In the midst of a new country at the most family oriented time of the year, we contemplate what traditions we might adopt from the French and what family traditions made along the way that we might keep.
Do you have a family tradition that is unique to your family?
French Christmas Traditions
#1 Yule Log – traditional cake made of chocolate and nuts, which symbolizes Christmas as our tree might back home.
#2 Le Réveillon – December 24th the people go to midnight mass, and after celebrate Jesus’ birthday with a huge meal, called Le Réveillon.
#3 Candle In Window – You burn a candle in the window incase the Virgin Mary passes with Jesus as he delivers gifts to the children.
#4 Shoes in front of the Fireplace – The kids put their shoes by the fireplace hoping Père Noël (Papa Noel) fills them with candy and small gifts. Père Fouettard who gives out spankings to the naughty children, our equivalent to receiving coal, accompanies him.
#5 December 6th Shoes in the Window – In some regions they have the Dec. 6th celebration. Santa visit and fills the shoes and he returns on December 24th to put presents under the tree. In other areas they believe baby Jesus brings the gifts on December 24th. It really depends on the region and how religious they are.
#6 Santa Answers – In 1962 a unique law was passed, that if a child writes to Santa he gets a post card response. Older children take on the task of writing back, keeping the magic alive for the next generation.
#7 Christmas Trees – The Sapin de Noel is the main decorations in store windows, along streets and homes.
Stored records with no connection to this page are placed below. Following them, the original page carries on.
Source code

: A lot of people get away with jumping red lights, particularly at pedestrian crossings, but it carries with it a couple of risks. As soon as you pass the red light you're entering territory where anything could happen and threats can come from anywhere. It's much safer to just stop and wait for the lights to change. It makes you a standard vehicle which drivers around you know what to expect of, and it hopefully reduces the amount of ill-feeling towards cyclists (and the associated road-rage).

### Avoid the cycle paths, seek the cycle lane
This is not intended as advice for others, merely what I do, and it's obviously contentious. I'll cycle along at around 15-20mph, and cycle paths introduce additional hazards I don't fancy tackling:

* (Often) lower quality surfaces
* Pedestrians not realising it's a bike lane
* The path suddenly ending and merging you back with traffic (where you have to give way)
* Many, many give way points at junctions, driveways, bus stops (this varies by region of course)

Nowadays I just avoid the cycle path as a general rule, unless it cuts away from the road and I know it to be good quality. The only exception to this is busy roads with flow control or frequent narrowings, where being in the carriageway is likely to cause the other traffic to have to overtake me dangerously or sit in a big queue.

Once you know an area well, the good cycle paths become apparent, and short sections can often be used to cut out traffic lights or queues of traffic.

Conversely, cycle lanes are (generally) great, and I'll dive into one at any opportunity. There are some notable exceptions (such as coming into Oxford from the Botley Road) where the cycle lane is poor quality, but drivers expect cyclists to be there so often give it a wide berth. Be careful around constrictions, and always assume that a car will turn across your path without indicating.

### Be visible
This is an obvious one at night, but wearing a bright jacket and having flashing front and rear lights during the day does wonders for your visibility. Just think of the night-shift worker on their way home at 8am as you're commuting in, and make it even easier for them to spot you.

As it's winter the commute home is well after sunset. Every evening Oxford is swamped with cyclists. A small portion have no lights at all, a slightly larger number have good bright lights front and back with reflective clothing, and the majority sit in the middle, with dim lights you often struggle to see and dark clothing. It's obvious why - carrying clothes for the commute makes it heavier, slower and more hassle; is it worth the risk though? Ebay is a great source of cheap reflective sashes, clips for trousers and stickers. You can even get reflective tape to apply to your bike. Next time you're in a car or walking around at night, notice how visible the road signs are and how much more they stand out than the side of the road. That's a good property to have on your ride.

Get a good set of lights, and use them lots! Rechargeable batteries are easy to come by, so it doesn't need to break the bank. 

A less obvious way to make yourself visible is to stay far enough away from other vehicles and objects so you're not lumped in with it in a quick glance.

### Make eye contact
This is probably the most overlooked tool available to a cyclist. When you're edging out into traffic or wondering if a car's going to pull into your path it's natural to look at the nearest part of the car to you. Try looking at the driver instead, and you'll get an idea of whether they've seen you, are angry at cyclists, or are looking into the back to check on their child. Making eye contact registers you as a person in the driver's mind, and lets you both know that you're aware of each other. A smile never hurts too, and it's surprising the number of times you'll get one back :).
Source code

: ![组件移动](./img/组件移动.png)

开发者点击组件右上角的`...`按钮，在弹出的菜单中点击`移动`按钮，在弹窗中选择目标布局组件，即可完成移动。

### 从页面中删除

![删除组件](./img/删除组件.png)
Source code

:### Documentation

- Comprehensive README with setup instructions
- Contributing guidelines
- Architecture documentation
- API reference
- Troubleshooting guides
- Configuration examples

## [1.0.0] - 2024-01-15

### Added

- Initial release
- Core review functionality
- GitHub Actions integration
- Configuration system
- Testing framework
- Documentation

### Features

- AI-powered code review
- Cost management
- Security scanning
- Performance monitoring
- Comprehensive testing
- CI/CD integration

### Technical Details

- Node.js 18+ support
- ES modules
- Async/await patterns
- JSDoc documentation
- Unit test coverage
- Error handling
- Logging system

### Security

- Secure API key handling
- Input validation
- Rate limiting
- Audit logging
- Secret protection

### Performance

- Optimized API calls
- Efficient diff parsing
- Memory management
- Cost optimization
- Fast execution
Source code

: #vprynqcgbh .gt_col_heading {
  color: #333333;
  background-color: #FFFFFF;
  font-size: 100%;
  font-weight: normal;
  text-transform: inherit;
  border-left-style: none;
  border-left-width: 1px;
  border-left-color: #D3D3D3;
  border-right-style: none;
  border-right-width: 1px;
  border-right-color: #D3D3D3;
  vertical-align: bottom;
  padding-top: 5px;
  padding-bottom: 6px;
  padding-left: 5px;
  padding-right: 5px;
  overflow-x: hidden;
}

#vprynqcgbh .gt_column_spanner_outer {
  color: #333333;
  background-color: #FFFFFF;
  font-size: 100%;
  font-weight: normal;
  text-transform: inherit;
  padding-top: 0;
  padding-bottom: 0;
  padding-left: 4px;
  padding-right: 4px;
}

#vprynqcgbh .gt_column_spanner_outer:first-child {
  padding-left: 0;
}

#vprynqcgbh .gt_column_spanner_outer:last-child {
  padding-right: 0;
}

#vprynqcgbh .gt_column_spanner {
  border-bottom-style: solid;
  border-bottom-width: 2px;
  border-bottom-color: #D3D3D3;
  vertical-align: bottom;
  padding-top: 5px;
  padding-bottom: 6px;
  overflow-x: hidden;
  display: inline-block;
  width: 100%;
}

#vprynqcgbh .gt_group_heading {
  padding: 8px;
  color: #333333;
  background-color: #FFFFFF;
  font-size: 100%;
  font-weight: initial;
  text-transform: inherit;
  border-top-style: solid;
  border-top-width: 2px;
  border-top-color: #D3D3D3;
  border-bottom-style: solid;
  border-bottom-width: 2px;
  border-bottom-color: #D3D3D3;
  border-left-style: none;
Introduced in the 14th century, the Christmas tree was decorated with apples, paper flowers and ribbons.
#8 Wooden Nativity Scenes – The French love their little wooden figures of the nativity scene, and spend time hand painting their little collections with care.
#9 Christmas Is for Family – Adults celebrate New Years with gifts for each other and parties for friends and keep Christmas tradition and celebration tight in the family.
#10 Traditional Food – Foie Gras, crepes, roast chicken, walnut stuffed turkey, roast goose, smoked salmon and oysters are among the traditional food eaten at this time of year.
Our Family Traditions
Our family celebrates Jesus’ birthday December 24th evening, by having a big celebratory dinner with all traditional fixings, as done in Hungary, our culture based on our Roman Catholic faith. We try to make cabbage rolls during our holidays, a tradition that we adopted. Changing custom slightly we open one present around midnight, not all and the rest in the morning keeping time with our Canadian friends.
December 6th is when Santa delivers chocolates to children’s shoes left in the window. Baby Jesus brings presents on his birthday, while the children sleep but as of late we adopted Santa Clause bringing the gifts, again to keep with the children’s class majority. Our family does one big present per child and the adults don’t exchange gifts at Christmas. We only buy for the children as we think Santa is for them. The kids end up with special gifts from their grandparents and the kids make us gifts.
Each year we have sent photo cards to say Merry Christmas to our friends and family in Canada, US and Europe. This year we won’t, with so much up in the air, adjusting to our new busy French life, we send our holiday wishes over Skype to our loved ones.
Christmas 2011 in France
Our family gathering is intimate, with hand-made decorations hung on a tree. Each child has asked for a pet this year, and Santa will bring Daniel his parrot’s cage and Angelina’s kitten a bed. They will pick their pets when the time is right, once more settled in our new home.
The turkey came out from the gas oven unevenly cooked. Not sure how to use the oven properly, despite the mishap, it was enjoyable even though the kids were not feeling up to eating, still under the weather from the flu.
Home made cranberry sauce, a great recipe we found online and took liberty to wing with what we had in the house. It tasted like apple cranberry compote with orange zest, simply delicious. Our homemade stuffing made from a fresh loaf of bread with thick crust, chopped up into squares, fried up in olive oil, and added to fried onions, garlic, walnuts and a mix of herbs, we stirred in with chicken stock, and inserted in the bird. It was the best stuffing ever! With only Alfonz to enjoy it, we have loads of left over’s for soup and lunch over the next few days.
After dinner the kids got to open one small present before bed. Each got pajamas, underwear and a chocolate to eat while we watched Miracle on 34th Street. From the community loud speaker they play Christmas music, which sounds like an old 45. Very cool!
Daniel put out the milk and cookies for Santa next to his list, we lit the candle for Mother Mary which Angelina made in school and we sent the kids to bed.
Angelina was exhausted from fever. I can only hope her night will be better than last. A few moments alone before bed, we sit enjoy a glass of wine, a bottle of beer, and watch an episode of Borgias. Off to bed we went!
The kids woke us up at the crack of dawn, and ripped open their gifts in less than 5 minutes.
December 25th we make homemade turkey soup from the leftovers and walk in the countryside. We start new family traditions in France combining from all three cultures, to make a very special holiday season.
Merry Christmas to our family and friends back home, we miss you very much!